Come early Spring and the woodlands, so long barren and chill start to revive with life.  And every year this still fills me with wonderment and surprise.  As a frequent visitor to the forests in Winter I have become accustomed to these silent wide open spaces.  To see the spaces between the trees being filled with undergrowth is always a happy sight.  Not only for the joyous rebirth taking place but for the foodie options now available….

Obviously the first thing to write about nettle picking is to remind you to beware of the sting!  Though of course you knew that anyway but it’s best to put a little disclaimed in.  I usually use some thick ski-ing gloves but gardening gloves should do the trick.  When nettle picking it’s best to look for the younger, smaller nettles.  And to probably take only the nettle tops.  (You can of course eat the lower leaves but they are more stringy.  I learned this mostly through trial and error and produced some rather strung out soups back in my uni days.)  Also the nettles away from the path are probably less likely to contain contaminates, and the ones on the side of the road are of course a no-no due to car fumes!
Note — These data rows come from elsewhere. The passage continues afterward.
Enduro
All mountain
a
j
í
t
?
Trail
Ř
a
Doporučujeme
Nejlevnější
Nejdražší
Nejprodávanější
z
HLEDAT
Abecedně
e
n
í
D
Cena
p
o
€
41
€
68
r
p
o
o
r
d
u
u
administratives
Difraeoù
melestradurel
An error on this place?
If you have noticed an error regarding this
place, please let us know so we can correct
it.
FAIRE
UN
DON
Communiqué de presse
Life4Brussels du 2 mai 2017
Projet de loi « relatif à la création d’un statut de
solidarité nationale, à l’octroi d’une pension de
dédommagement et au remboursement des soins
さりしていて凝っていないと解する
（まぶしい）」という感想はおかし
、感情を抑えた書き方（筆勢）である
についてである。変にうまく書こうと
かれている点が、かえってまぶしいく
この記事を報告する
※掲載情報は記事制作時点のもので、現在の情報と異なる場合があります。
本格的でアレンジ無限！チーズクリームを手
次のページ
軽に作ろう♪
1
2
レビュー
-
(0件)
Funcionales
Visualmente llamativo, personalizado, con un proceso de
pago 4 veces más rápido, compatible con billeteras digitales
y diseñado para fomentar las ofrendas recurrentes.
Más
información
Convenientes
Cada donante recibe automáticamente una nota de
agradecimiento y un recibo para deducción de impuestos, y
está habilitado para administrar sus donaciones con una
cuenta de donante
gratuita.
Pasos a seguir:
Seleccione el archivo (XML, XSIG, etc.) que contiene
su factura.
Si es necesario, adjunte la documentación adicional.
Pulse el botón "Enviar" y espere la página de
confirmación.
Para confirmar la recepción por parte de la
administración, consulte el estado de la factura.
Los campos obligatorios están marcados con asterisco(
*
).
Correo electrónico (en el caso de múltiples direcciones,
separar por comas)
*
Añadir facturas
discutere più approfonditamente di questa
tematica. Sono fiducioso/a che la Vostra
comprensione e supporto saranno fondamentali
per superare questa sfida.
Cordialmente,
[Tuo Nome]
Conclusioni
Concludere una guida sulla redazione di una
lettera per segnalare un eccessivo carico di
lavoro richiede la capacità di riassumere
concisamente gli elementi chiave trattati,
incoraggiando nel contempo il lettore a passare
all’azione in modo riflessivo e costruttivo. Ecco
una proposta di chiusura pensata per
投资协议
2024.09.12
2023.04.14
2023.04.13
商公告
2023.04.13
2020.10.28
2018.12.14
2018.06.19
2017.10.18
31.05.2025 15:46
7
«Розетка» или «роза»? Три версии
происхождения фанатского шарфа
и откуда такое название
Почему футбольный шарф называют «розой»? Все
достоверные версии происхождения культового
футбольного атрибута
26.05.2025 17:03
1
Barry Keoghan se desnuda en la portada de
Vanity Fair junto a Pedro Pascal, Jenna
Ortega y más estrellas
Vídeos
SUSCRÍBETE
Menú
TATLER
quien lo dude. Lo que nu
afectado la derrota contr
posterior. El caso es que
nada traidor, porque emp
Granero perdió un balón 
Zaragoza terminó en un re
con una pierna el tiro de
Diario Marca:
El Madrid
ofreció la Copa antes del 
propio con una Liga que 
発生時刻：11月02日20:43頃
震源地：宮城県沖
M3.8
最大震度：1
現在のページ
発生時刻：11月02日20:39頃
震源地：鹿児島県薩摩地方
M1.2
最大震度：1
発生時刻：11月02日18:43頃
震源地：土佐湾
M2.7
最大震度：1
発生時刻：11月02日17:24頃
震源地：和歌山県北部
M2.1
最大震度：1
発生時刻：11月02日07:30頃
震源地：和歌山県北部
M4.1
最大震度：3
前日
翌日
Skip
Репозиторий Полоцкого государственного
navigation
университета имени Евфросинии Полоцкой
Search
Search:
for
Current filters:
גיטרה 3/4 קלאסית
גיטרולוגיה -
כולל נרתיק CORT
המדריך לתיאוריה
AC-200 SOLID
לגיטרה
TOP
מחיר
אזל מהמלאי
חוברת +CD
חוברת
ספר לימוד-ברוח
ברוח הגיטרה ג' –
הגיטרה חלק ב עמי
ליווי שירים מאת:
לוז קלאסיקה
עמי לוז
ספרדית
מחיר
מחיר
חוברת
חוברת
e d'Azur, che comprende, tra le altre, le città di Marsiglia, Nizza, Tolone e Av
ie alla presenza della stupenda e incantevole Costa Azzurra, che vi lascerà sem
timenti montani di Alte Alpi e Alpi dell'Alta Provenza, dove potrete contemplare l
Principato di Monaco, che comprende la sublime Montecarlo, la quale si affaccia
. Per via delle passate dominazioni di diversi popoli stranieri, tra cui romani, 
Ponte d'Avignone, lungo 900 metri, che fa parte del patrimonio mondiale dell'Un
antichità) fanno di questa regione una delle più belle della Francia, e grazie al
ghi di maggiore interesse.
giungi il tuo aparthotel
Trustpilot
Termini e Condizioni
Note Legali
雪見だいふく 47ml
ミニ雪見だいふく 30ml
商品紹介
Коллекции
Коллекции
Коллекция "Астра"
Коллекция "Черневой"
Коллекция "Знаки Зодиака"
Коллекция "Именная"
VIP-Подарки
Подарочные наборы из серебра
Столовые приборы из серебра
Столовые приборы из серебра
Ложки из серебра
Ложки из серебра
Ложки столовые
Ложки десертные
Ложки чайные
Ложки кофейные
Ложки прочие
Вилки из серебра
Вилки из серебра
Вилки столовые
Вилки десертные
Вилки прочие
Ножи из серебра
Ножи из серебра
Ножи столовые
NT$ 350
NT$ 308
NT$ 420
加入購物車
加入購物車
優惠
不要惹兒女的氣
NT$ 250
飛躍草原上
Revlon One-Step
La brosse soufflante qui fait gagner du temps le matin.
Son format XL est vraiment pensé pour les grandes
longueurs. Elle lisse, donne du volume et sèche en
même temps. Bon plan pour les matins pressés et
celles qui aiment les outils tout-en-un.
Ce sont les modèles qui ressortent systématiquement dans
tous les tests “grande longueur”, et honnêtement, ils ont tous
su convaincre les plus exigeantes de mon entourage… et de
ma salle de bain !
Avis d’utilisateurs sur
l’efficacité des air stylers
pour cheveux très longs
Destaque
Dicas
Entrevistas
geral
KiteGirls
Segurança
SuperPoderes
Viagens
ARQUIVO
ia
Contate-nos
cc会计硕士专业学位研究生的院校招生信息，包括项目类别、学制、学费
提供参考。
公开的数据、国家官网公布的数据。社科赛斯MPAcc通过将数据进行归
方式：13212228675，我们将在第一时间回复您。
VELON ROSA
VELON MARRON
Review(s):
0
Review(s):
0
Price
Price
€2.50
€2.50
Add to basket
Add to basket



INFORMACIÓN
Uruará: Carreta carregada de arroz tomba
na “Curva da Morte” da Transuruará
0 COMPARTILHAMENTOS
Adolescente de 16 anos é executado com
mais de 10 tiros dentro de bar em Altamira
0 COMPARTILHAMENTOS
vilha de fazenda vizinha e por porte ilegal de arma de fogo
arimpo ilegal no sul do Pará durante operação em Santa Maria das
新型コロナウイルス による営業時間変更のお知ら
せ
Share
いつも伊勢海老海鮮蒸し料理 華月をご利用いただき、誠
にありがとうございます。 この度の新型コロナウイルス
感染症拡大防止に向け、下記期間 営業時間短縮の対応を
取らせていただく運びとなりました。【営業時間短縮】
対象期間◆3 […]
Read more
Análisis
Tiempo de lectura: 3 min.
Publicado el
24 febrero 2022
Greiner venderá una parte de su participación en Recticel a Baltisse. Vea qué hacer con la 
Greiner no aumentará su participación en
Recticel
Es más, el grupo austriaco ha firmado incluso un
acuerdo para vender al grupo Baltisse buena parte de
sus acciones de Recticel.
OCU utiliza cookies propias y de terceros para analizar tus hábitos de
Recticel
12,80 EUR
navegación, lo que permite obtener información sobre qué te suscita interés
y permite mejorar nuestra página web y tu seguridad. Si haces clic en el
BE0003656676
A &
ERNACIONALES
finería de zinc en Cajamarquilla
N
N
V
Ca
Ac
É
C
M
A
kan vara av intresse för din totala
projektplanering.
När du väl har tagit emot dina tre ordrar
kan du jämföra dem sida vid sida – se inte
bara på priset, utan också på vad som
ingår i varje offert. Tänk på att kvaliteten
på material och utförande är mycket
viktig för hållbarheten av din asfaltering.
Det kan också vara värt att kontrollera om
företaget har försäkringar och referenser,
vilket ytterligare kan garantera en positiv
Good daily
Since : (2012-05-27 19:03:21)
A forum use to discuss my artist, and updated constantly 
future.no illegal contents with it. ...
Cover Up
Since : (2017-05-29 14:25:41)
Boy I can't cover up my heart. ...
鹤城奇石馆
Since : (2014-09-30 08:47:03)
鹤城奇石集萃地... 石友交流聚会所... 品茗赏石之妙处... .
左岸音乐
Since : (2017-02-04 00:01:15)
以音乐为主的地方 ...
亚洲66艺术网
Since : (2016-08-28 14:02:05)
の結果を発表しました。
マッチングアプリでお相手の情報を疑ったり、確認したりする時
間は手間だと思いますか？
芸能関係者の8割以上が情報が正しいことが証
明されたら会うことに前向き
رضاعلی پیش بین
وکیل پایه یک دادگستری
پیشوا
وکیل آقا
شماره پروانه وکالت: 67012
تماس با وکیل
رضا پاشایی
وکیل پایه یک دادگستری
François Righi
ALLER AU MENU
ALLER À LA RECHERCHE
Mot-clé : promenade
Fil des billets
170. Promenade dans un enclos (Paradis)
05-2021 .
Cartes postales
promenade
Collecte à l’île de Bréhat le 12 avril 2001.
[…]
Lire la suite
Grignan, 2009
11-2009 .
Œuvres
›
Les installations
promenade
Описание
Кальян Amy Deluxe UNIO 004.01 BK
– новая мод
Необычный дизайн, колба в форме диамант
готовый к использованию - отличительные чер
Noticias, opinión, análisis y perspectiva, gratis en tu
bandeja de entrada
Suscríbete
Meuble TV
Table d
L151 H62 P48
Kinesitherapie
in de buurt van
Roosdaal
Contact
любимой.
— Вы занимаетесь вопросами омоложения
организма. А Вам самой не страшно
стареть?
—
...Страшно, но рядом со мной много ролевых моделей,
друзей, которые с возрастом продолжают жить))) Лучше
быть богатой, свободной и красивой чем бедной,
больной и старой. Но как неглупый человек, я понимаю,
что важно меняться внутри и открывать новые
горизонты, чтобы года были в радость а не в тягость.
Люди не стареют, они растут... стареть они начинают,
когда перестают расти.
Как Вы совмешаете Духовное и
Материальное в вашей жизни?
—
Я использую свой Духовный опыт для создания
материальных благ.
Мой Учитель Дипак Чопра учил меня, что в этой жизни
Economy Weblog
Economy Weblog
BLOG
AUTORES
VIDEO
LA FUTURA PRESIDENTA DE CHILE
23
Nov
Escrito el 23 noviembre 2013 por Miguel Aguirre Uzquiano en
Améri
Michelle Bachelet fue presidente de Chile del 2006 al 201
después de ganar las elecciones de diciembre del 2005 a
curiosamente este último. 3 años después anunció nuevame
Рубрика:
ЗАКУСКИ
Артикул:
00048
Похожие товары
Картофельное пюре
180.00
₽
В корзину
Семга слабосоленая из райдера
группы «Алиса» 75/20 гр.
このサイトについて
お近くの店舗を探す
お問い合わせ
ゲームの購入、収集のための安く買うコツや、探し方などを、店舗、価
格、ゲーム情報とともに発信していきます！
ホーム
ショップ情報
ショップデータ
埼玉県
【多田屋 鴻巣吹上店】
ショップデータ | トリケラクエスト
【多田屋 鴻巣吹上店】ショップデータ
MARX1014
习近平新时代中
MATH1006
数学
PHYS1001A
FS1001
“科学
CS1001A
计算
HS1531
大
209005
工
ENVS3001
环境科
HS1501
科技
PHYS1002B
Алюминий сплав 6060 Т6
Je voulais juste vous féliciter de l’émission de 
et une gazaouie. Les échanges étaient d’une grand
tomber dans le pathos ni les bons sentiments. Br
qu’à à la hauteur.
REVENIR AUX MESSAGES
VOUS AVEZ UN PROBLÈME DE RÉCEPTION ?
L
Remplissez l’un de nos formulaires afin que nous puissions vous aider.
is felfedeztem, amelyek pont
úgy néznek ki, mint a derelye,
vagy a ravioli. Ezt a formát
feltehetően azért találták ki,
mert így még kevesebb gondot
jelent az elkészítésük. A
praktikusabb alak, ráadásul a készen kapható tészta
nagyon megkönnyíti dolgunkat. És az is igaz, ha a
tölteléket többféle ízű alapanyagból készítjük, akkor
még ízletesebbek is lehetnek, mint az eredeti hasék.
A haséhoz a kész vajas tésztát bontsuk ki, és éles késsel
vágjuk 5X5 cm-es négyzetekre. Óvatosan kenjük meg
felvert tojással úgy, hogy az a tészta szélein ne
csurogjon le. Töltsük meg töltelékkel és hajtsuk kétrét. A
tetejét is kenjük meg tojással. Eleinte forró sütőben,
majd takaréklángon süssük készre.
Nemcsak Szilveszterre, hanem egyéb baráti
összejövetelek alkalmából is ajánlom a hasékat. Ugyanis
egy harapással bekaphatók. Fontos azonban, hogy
I simply use a pair of kitchen scissors to cut the nettle tops I need, before furtively bagging them into a plastic bag.  How many nettles will I need?  Well that’s an interesting question, I usually end up with too much, but a bagful isn’t too bad for a quiche or a soup.  You might want to pick more if you are making pesto as the nettles tend to reduce, especially if you want to make a few jars worth.

Once you’ve got your nettles back home and you want to make something, first plan is probably to empty them in to the sink and give them a good rinse under cold water – not touching them obviously as they’re still highly stingable!  Rinsing is necessary to remove anything that may have sneaked into your kitchen from the woods. 

Whilst your nettles are in the sink, heat a pan of water till boiling.  This is so you can blanch your nettles.  Drop your nettles straight in (using tongs for safety) and let them sit in the boiling water for about 3 or 4 minutes or so.  Then pour the hot water and the nettles into a colander before pouring cold water onto them to stop them cooking any further.  The sting should be completely eradicated now and they will be safe to handle.

Some Nettle Recipes….

Right, so you’ve got your nettles, but what can you actually do with them?  What do they even taste like???  Well if your unfamiliar, I’d describe them as similar to spinach… but somewhat more earthy in fact.  I like to pair mine with other vegetables such as potato, leeks and carrot if I’m making a soup.  Garlic and bacon and other herbs are a good combination too.  I’ve got a few recipes I generally experiment with; let’s start with one that’s definitely a winner.

Nettle Quiche

Ingredients:

-Nettles

-Onion

-Mushrooms

-Bacon

-Garlic

-Oregano/Mixed herbs

-Eggs x 6

-100ml Cream

-Cheddar cheese

For the pastry:

-250 grams of flour

-100 grams butter

-Salt

Start by preheating the oven to 180 degrees.

Prepare a shortcrust pastry, 250 grams of plain flour, 100 grams of warmed butter, rub with your fingers until it resembles bread crumbs.  Add a pinch of salt and 3 or 4 table spoons of water mix till a firm dough.  Kneed the flour gently on a dusted surface.  Wrap in cling film and place in the fridge till later.

In a frying pan fry the onions until transparent.  Add mushrooms, bacon (if using), lots of garlic, fry with oregano or other mixed herbs.

Chop the nettles up and throw them in.  Fry like spinach. 

Whilst this is all simmering on the hob, mix the eggs and cream in a jug to create a rich creamy filling.  Grate some cheddar into the mix

Remove your pastry from the fridge.  Roll out till flat and place in a low rimmed pie dish.  Cover the pastry with some grease proof paper and weight down with some pasta.  Pop in the oven for ten minutes so it’s blind baked.

Right, now all your elements can combine together, mix the fried content of the pan with the liquid before pouring all of it in to the pastry base.  Bake at 180 degrees for about half an hour or until browned.

I always enjoy my quiches cold, but obviously it’s up to you how you eat them.  Let me know if you enjoyed this delightful dish.